Finally Updated To HTTPS: Key Things To Be Aware Of Thumbnail

On January 17, 2017, I published that I was delaying updating Financial Samurai to HTTPS. The reasons were simple:

1) I wanted to give my webmaster more time to gain experience doing the conversion to minimize screwups

2) My CPC ad provider wasn’t ready for the switch and said advertising revenue would go down ~60% – 70% if I made the switch

3) I wanted to give Google, WordPress, and all plug-in developers more time to update all their code for compatability

4) I wanted to see if new plug-ins or solutions would be developed to help streamline manual updates

5) I wasn’t convinced it was necessary since FinancialSamurai.com doesn’t sell anything except for one book

Then I got this message on Google Search Console:

Chrome will show security warnings on http://www.financialsamurai.com

August 17, 2017

To owner of http://www.financialsamurai.com,

Starting October 2017, Chrome (version 62) will show a “NOT SECURE” warning when users enter text in a form on an HTTP page, and for all HTTP pages in Incognito mode.

The following URLs on your site include text input fields (such as < input type=”text” > or < input type=”email” >) that will trigger the new Chrome warning. Review these examples to see where these warnings will appear, so that you can take action to help protect users’ data. This list is not exhaustive.

This was the FIRST time I ever got a direct warning from Google. Given over 50% of search results now have HTTPS, from just 31% back in January 2017, I figured it was now or never to switch.

A 50% HTTPS search result was the tipping point I had been waiting for. Further, August and the first half of September is one of the slowest months for traffic due to more families and workers on summer vacation.

Related: Online Traffic Seasonality

Finally, my webmaster/server provider said he performed 400 more website conversions to HTTPS since doing Yakezie.com last year. As a result, I had full confidence things would turn out OK.

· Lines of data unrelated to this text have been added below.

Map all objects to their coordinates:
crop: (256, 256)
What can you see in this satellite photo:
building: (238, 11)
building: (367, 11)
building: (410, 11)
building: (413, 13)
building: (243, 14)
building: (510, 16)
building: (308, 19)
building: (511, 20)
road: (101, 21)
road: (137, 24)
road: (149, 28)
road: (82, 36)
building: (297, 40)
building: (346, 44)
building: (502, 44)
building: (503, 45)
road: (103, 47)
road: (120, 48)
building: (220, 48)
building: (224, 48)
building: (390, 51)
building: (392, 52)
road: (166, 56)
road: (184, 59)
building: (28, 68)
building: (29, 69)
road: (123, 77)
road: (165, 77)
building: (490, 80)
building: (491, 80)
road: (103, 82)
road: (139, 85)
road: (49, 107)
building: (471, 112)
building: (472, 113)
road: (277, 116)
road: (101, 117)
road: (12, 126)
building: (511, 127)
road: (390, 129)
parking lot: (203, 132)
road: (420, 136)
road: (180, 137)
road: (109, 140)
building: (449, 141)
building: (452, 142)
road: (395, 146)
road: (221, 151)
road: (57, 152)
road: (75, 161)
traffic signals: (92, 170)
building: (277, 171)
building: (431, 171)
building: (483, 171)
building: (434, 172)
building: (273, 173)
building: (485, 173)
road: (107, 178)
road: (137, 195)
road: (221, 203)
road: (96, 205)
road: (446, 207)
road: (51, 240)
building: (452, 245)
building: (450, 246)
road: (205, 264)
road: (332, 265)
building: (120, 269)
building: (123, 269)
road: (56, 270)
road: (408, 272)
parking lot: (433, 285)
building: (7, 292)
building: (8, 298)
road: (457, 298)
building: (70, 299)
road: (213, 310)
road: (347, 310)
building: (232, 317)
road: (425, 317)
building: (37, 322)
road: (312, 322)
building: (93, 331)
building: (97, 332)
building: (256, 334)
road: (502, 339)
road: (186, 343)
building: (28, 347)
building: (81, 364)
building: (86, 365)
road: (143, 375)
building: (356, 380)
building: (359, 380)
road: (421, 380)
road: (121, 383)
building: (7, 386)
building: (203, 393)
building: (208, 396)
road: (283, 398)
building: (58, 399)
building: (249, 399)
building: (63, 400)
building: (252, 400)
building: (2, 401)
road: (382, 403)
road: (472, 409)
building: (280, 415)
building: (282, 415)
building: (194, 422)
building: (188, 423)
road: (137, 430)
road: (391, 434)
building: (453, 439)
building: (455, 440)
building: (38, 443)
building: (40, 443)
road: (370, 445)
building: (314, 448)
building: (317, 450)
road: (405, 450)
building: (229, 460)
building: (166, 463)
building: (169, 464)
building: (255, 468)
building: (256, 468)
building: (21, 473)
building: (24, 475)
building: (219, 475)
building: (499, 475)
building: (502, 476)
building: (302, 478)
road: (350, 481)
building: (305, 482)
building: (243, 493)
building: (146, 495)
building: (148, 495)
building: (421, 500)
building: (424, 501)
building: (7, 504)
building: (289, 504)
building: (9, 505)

The HTTPS Conversion Process

It’s only been a week since the conversion, but so far everything has gone OK. There wasn’t a 20% traffic dip many SEO folks and other publishers have warned of while Google takes time reindexing. I think Google/Bing have realized it’s not good to punish website owners during this transition gap. Instead, they’ve decided to keep rankings for the HTTP URLs as normal until they can get all the URLs indexed as HTTPs.

The main things to look out for are:

1) Fixing all your mixed media errors. Your posts/pages may have images hosted in a different format. You can do a lot of work before the conversion by looking up how your images are hosted e.g. CDN, etc.

2) Fixing all broken links, external and internal, that have 404 messages before and after the conversion. Use the Broken Link Tracker plug-in. I cleaned up over 600 broken internal and external links. It felt so good!

3) Create a sitemap and submit the sitemap to Google and Bing/Yahoo. The sitemap will take 1-21 days to fully crawl and index. Then fix anything broken it finds. Use the Yoast plug-in to create the sitemap. If you don’t submit a sitemap, the search engines will crawl and index your site eventually, but it may just take longer.

4) Copy all your text widget content in your sidebars. There’s a high chance you will lose a lot of your old widgets in the conversion. I lost my author box, and three text widget boxes I had to recreate. It was OK b/c they weren’t that detailed, and I used the opportunity to update the content. But copy everything first.

5) Let your community know about the transition, and ask them to report back anything funky going on. Hundreds or thousands of eyes are better than one.

Keep On Blogging

Being a last mover feels great. Overall, I waited three years to make the conversion while Financial Samurai continued to grow. It made no sense back in 2014 or 2015 to do the conversion because there were so many technical aspects that still needed to be worked out. We saw huge sites bungle their transition and lose a lot of traffic and users for months while they sought solutions to fix their problems.

Perhaps now that the 62nd version of Chrome is rolling out in October 2017 and more than 50% of the search results on page 1 of Google are HTTPS, Google will start using HTTPs as a stronger variable in their search algorithm. Nobody knows, but if you’ve been waiting to switch, now is probably a great time.

I would not do the switch in January, February, or March because that’s when traffic is highest for most sites, not just personal finance sites. Do the switch before Christmas so you have enough time to fix things that may go wrong.